▸ Extract:
In February of 2024, Politico reporter Heidi Przybyla mocked Americans who believe rights “don’t come from Congress, they don’t come from the Supreme Court, they come from God.” In September of 2025, Virginia Senator Tim Caine doubled down on this idea, observing that the idea that rights come from the Creator is “what the Iranian government believes.” They would undoubtedly be troubled by the Declaration of Independence, drafted by future President Thomas Jefferson, which proclaims: “We hold these truths to be self-evident, that all men are created equal, that they are endowed by their Creator with certain unalienable Rights, that among these are Life, Liberty and the pursuit of Happiness.”

Presidents routinely attributed positive developments to God’s blessing His chosen nation, but also understood tragic events to be God’s punishment for the nation not living up to its mission. 

From the founding era to the present day, Democratic and Republican presidents alike have declared that rights come from God. Former President Herbert Hoover, for instance, observed that classical liberalism is based on the tenet that “Liberty is an endowment from the Creator of every individual man and woman upon which no power, whether economic or political, can encroach, and that not even the government may deny.” President Truman even more specifically connected rights to the Holy Scriptures: “The fundamental basis of our Bill of Rights comes from the teachings which we get from Exodus and St. Matthew, from Isaiah and St. Paul.”

▸ Short exercise: Repeat, word for word, the part of the passage on presidents and God-given rights starting at "In February of" and ending at "to its mission.".

▸ Extracted information:
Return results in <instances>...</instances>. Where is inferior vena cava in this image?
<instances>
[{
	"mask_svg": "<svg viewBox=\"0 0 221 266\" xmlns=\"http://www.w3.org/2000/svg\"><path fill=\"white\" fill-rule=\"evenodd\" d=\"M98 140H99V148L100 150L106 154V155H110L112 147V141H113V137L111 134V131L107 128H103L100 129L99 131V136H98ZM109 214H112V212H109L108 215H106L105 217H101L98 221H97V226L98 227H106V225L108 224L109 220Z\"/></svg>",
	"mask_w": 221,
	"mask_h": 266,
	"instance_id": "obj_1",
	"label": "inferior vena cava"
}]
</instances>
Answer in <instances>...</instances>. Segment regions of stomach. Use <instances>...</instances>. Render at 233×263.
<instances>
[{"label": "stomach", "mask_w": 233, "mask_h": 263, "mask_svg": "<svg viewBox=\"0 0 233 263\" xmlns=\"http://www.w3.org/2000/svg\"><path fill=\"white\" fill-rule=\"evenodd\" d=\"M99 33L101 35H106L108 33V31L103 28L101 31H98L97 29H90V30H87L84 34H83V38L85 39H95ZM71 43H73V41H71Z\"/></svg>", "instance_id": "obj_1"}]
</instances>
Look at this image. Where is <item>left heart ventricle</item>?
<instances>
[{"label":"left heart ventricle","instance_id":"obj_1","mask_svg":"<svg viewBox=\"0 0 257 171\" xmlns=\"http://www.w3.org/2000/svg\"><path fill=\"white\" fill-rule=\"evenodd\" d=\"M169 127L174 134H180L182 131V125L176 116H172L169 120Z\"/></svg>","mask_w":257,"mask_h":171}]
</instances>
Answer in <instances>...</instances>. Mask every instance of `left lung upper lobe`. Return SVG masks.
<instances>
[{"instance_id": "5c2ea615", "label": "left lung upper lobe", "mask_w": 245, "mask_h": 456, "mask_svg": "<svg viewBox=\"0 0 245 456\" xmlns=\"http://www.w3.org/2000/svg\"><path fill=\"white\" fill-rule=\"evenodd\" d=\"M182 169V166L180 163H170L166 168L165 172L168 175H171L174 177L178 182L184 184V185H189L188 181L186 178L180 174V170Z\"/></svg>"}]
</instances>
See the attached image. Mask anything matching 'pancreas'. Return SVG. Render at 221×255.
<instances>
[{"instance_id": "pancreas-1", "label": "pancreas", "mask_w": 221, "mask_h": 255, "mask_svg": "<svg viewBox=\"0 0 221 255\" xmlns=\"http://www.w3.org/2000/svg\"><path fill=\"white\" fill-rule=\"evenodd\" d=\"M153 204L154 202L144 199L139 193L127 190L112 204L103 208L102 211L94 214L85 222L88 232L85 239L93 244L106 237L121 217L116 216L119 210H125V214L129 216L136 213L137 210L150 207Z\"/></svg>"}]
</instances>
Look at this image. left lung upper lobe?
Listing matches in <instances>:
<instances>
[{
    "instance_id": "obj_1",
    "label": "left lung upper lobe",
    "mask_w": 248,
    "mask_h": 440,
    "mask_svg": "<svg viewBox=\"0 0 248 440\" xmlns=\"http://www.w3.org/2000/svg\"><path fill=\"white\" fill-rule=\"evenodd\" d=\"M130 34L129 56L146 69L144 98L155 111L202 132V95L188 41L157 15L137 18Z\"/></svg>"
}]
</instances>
--
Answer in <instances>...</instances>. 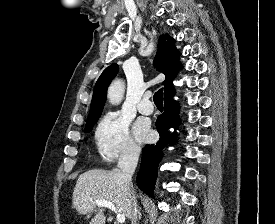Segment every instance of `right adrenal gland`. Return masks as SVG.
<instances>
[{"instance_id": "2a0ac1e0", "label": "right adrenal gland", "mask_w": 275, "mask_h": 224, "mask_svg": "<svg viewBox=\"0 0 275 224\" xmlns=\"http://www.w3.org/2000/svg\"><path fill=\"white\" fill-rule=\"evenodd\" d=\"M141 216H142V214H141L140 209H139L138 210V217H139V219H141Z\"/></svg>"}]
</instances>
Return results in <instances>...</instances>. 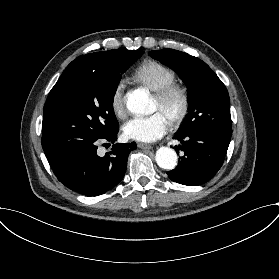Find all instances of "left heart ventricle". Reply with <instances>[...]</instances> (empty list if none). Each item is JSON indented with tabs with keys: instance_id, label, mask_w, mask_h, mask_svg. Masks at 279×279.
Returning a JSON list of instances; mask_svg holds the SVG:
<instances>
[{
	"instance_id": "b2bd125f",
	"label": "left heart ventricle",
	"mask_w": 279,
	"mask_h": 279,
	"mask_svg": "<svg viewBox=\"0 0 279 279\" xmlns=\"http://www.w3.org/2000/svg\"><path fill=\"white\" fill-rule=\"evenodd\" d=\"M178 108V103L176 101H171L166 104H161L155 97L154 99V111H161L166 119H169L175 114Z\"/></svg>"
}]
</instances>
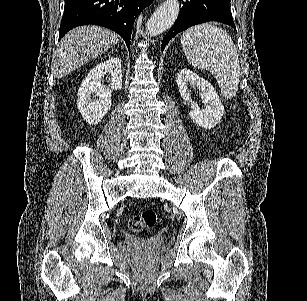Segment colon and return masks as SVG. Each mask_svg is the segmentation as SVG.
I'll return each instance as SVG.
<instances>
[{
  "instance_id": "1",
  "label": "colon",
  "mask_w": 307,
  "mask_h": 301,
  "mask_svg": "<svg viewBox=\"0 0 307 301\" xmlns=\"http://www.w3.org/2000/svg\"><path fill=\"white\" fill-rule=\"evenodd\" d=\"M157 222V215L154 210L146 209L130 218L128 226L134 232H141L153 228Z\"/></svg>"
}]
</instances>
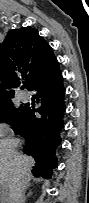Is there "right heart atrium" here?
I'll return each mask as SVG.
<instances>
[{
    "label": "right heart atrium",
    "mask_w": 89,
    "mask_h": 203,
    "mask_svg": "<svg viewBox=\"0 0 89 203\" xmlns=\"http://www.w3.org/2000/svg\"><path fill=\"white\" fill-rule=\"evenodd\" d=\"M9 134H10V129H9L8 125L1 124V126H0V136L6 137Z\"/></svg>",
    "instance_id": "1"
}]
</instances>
...
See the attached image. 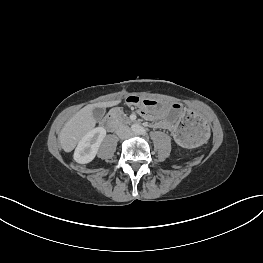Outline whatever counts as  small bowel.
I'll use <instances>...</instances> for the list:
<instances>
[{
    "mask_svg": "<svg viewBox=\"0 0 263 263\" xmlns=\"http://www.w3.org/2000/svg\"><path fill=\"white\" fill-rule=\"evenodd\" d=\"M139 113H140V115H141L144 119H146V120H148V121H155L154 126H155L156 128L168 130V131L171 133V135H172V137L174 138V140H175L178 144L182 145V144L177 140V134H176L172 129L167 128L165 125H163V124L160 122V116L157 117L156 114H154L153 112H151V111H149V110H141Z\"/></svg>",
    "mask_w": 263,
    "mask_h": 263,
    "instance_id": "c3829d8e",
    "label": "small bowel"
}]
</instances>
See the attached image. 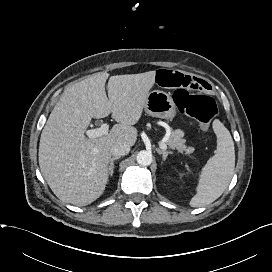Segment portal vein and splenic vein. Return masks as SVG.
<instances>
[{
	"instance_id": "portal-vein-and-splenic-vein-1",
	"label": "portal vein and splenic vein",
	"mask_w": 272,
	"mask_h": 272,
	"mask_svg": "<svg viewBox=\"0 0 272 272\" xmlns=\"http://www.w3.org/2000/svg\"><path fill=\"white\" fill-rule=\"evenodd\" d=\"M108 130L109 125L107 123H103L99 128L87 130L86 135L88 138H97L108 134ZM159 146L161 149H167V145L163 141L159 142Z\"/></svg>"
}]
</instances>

▸ Reply to the task:
In February of 2024, Politico reporter Heidi Przybyla mocked Americans who believe rights “don’t come from Congress, they don’t come from the Supreme Court, they come from God.” In September of 2025, Virginia Senator Tim Caine doubled down on this idea, observing that the idea that rights come from the Creator is “what the Iranian government believes.” They would undoubtedly be troubled by the Declaration of Independence, drafted by future President Thomas Jefferson, which proclaims: “We hold these truths to be self-evident, that all men are created equal, that they are endowed by their Creator with certain unalienable Rights, that among these are Life, Liberty and the pursuit of Happiness.”

Presidents routinely attributed positive developments to God’s blessing His chosen nation, but also understood tragic events to be God’s punishment for the nation not living up to its mission.